China’s shrinking workforce ANZ chief economist: will have a global impact

ANZ predicts that China’s working-age population will be below the global average by 2035, and that the proportion of older people will exceed that of the United States by 2045. The picture shows a nursing home in China.

The Chinese Communist Party has been slow to release the results of this year’s census, and experts from around the world have suggested that there is a big mystery. It is generally believed that the census will show the first population decline since 1949. Raymond Yeung, chief economist at ANZ Bank, said earlier that China’s shrinking labor force will cause the country’s savings rate to fall, further impacting China’s ability to buy U.S. Treasuries and possibly intensifying the technology race between the United States and China.

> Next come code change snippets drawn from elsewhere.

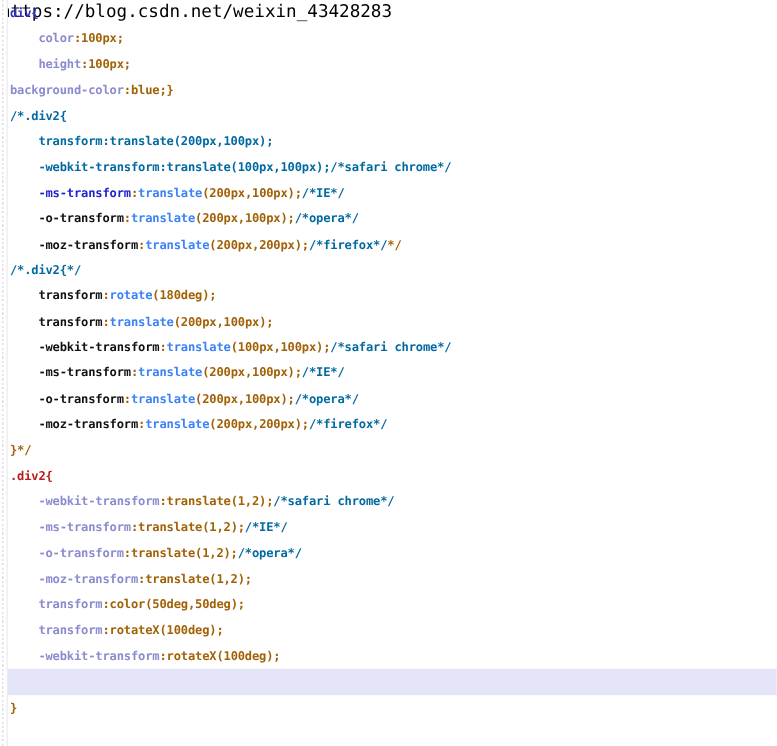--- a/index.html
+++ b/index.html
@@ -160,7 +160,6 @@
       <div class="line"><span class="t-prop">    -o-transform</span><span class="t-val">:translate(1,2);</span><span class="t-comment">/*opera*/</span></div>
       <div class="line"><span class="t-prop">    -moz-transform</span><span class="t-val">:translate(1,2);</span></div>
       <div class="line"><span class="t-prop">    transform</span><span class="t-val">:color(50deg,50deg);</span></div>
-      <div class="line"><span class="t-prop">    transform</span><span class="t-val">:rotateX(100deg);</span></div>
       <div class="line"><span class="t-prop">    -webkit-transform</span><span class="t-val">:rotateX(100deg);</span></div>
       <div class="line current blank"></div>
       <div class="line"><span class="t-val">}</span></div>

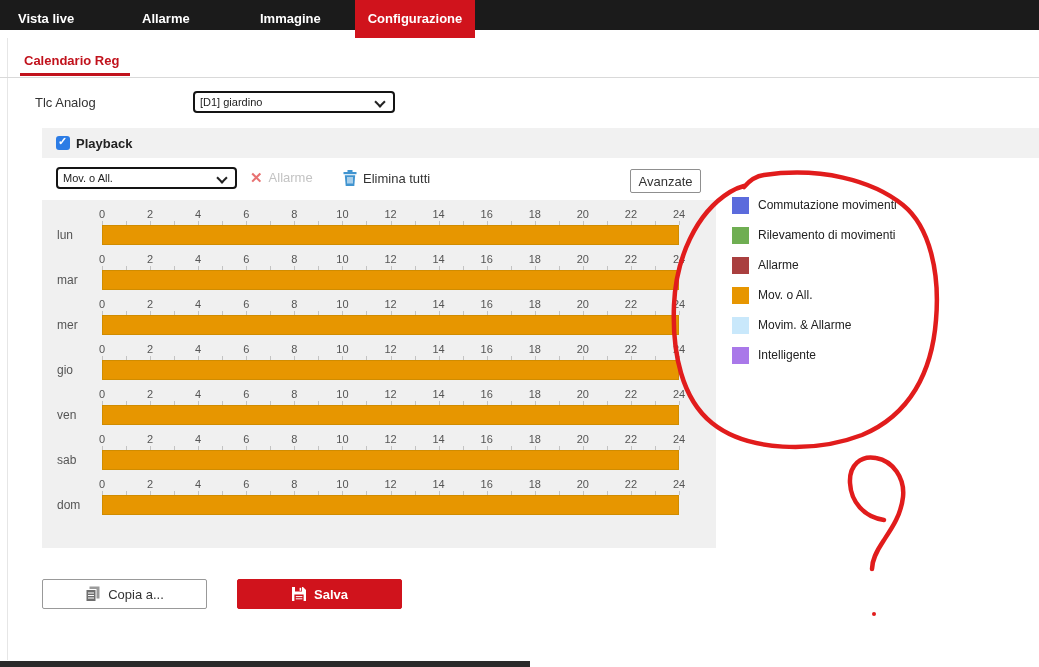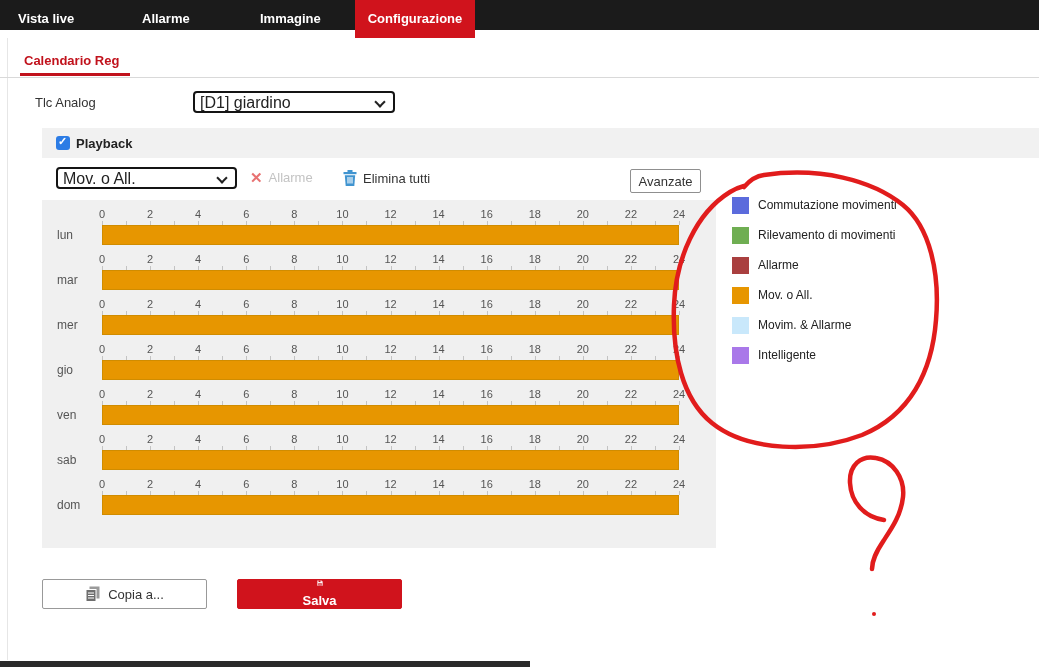--- a/index.html
+++ b/index.html
@@ -23,7 +23,7 @@
 
   
   .select{position:absolute;background:#fff;border:2px solid #141414;border-radius:4px;
-          font-size:16px;color:#222;line-height:19px;padding:0 20px 4px 5px;cursor:pointer;
+          font-size:11px;color:#222;line-height:19px;padding:0 20px 4px 5px;cursor:pointer;
           white-space:nowrap;overflow:hidden;box-sizing:border-box;}
   .chevron{position:absolute;right:9px;top:5px;width:6px;height:6px;
            border-right:2px solid #222;border-bottom:2px solid #222;transform:rotate(45deg);}

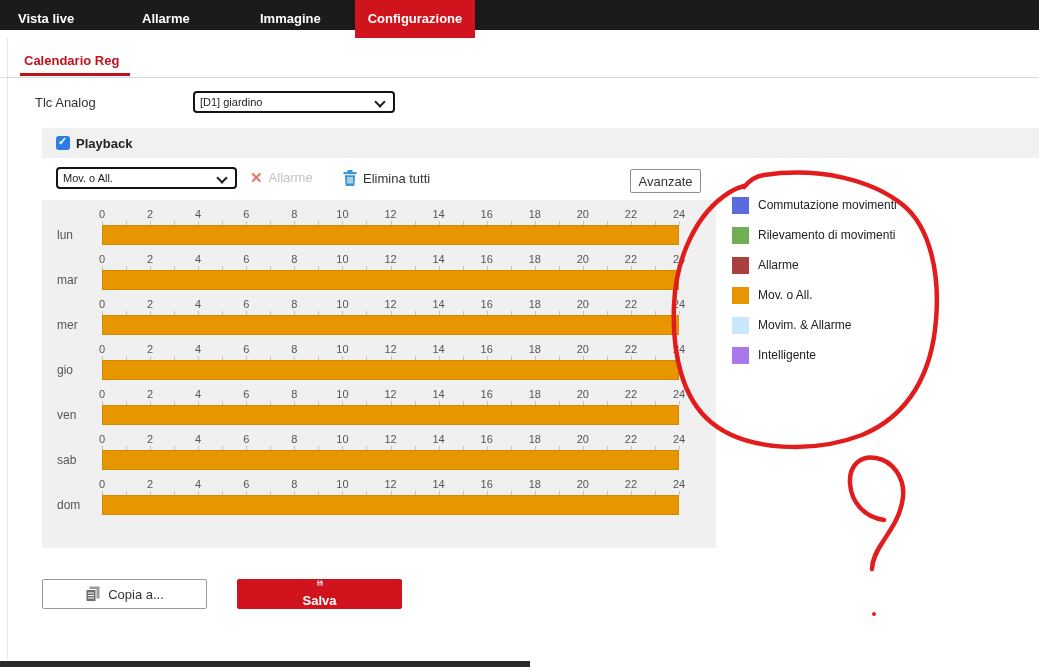--- a/index.html
+++ b/index.html
@@ -61,7 +61,7 @@
   .btn{position:absolute;top:579px;width:165px;height:30px;border-radius:2px;font-size:13px;
        display:flex;align-items:center;justify-content:center;gap:7px;cursor:pointer;box-sizing:border-box;}
   .btn-copy{left:42px;background:#fff;border:1px solid #999;color:#333;}
-  .btn-save{left:237px;background:#d0131c;border:1px solid #d0131c;color:#fff;font-weight:bold;flex-direction:column;}
+  .btn-save{left:237px;background:#d0131c;border:1px solid #d0131c;color:#fff;font-weight:bold;}
 
   .bottom-strip{position:absolute;left:0;top:661px;width:530px;height:6px;background:#2a2a2a;}
 

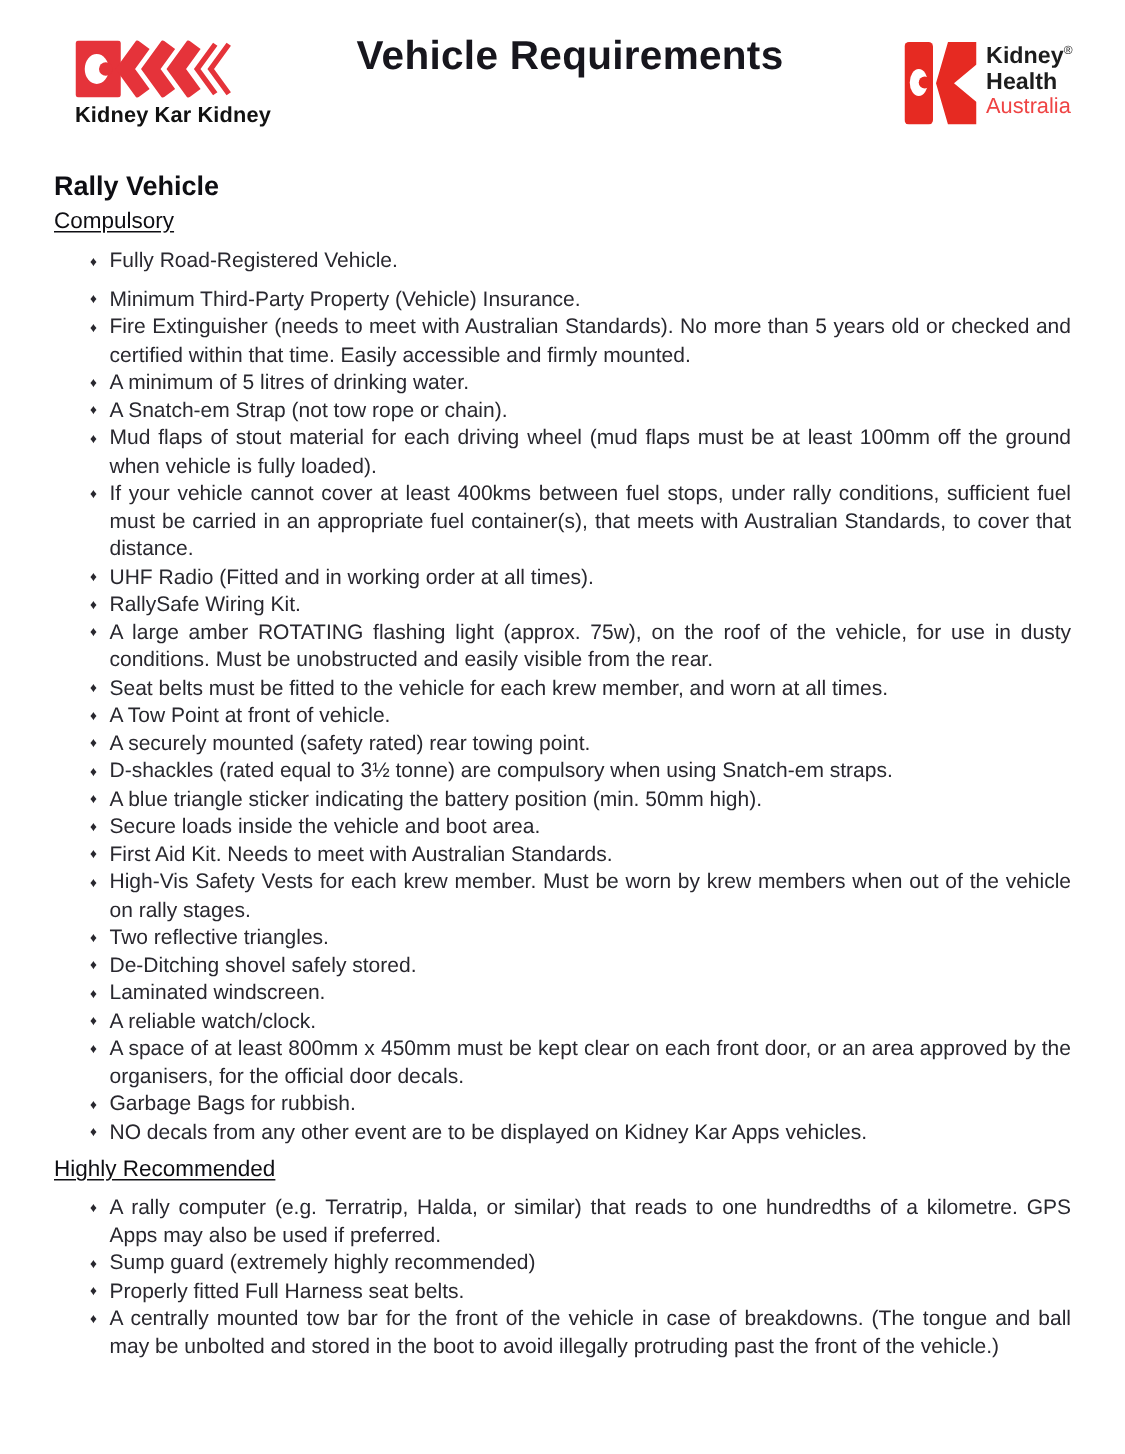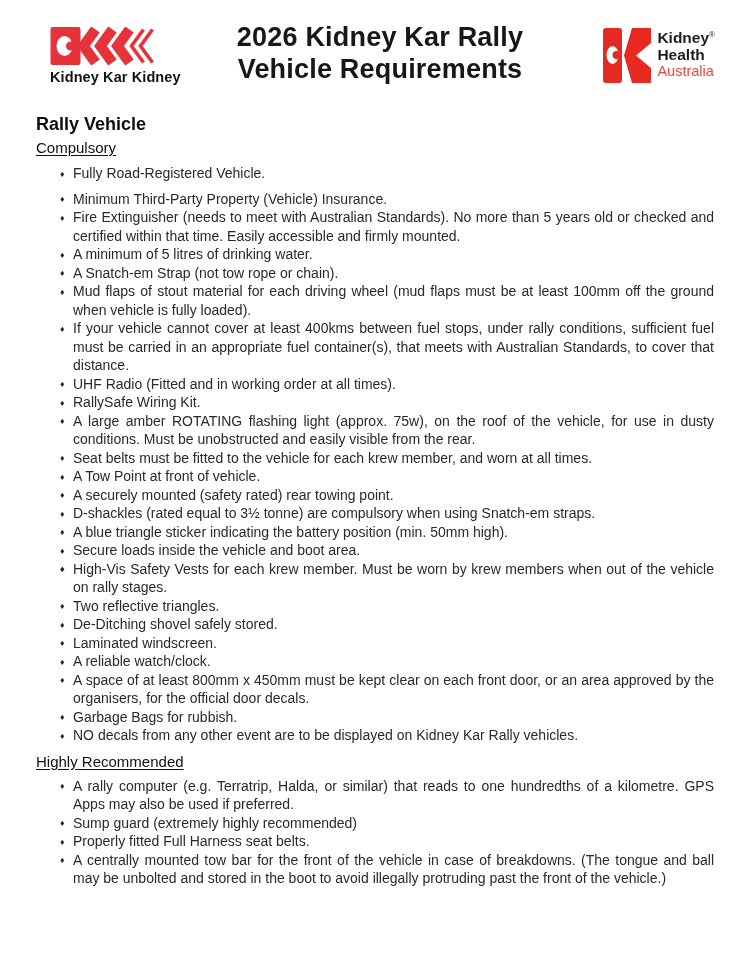--- a/index.html
+++ b/index.html
@@ -96,7 +96,6 @@
     </div>
 
     <h1 class="title">
-      <span>2026 Kidney Kar Rally</span>
       <span>Vehicle Requirements</span>
     </h1>
 

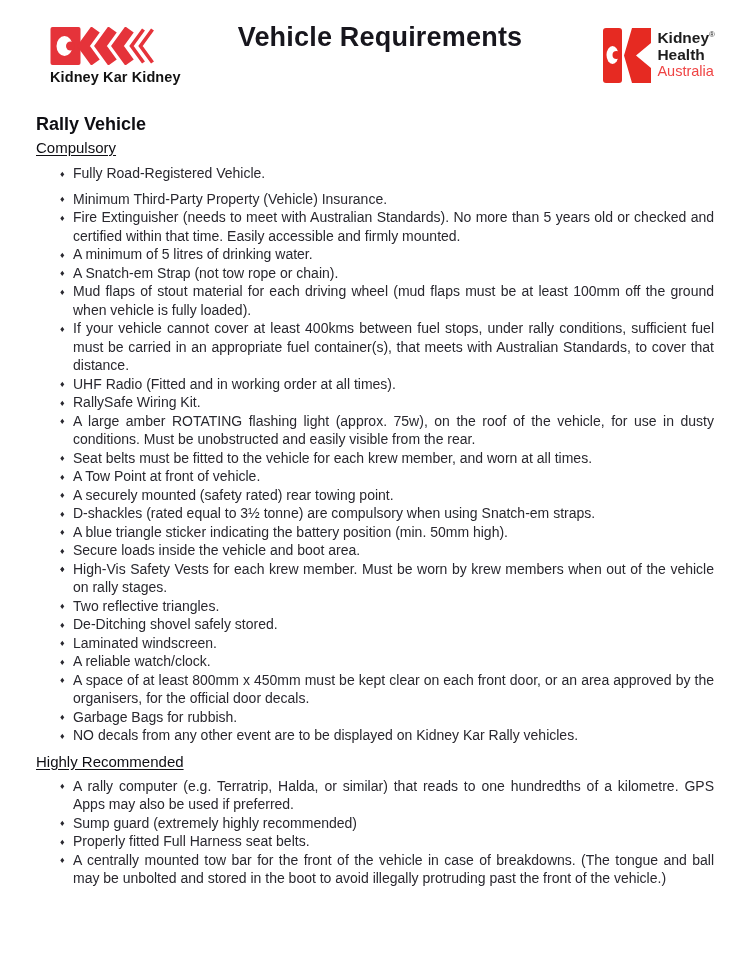--- a/index.html
+++ b/index.html
@@ -204,6 +204,7 @@
 
   <li>
     <span class="bullet">♦</span>
+    <span class="item-text">First Aid Kit. Needs to meet with Australian Standards.</span>
   </li>
 
   <li>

Yang pointed out that the demographic composition of China’s population may be more important than its population size. ANZ predicts that China’s working-age population will be below the global average by 2035, and that the proportion of older people will exceed that of the United States by 2045.

Although China accounts for 22 percent of the global workforce, the country’s demographic advantage peaked in 2011. ANZ notes that the size of its workforce has fallen to 2006 levels in 2020, at about 771 million.

Changes in China’s ability to provide the majority of the global workforce could have far-reaching implications. Yang noted that an aging population is likely to lead to a decline in China’s high national savings rate, which has been a major driver of its economic expansion.

The country’s national savings have been key to its ability to fund the U.S. fiscal debt and could indicate a possible move toward financial decoupling between the U.S. and China. ANZ predicts that interest rates could rise as national savings decline. This, coupled with a shrinking labor force, may encourage multinational companies to reconsider their geographic location choices and realign their global business portfolios.

Low-yielding domestic investment opportunities within China may also lead Chinese investors to seek higher-yielding investment opportunities in overseas markets, where chasing overseas yields has become a long-term trend. The shrinking labor force in China may also intensify the technology race between the U.S. and China. China will attempt to mitigate labor shortages and sustain economic growth through technology and innovation.

ANZ notes that the U.S. plans to invest $50 billion in semiconductor manufacturing and research to outpace China and develop technologies related to batteries, biotechnology, computer chips and clean energy. ANZ concludes that the U.S. emergence as a global leader in future technologies, particularly semiconductor production, creates a barrier to China’s technological pursuits.